Start of Block

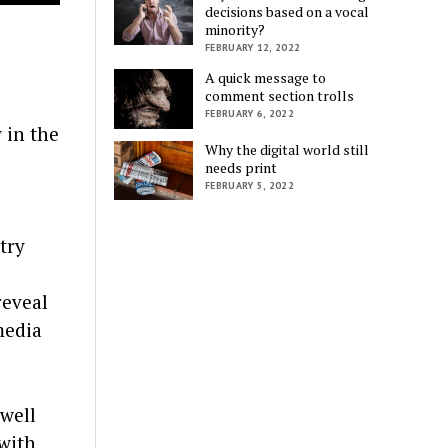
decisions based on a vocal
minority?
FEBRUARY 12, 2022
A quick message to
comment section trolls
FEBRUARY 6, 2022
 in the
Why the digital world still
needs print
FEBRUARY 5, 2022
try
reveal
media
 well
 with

End of Block
Start of Block

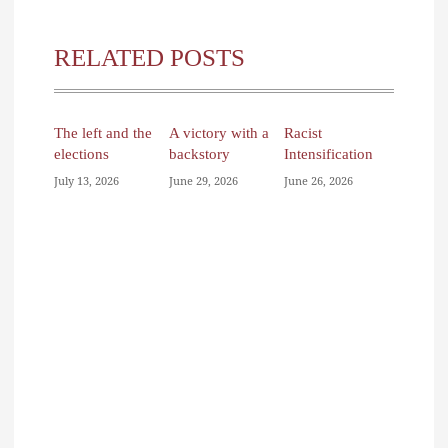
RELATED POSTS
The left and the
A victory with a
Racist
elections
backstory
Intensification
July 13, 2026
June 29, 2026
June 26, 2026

End of Block

_Work request_
Read the listing. Report every line that includes the word "FEBRUARY".

_Solution to this problem_
FEBRUARY 12, 2022
FEBRUARY 6, 2022
FEBRUARY 5, 2022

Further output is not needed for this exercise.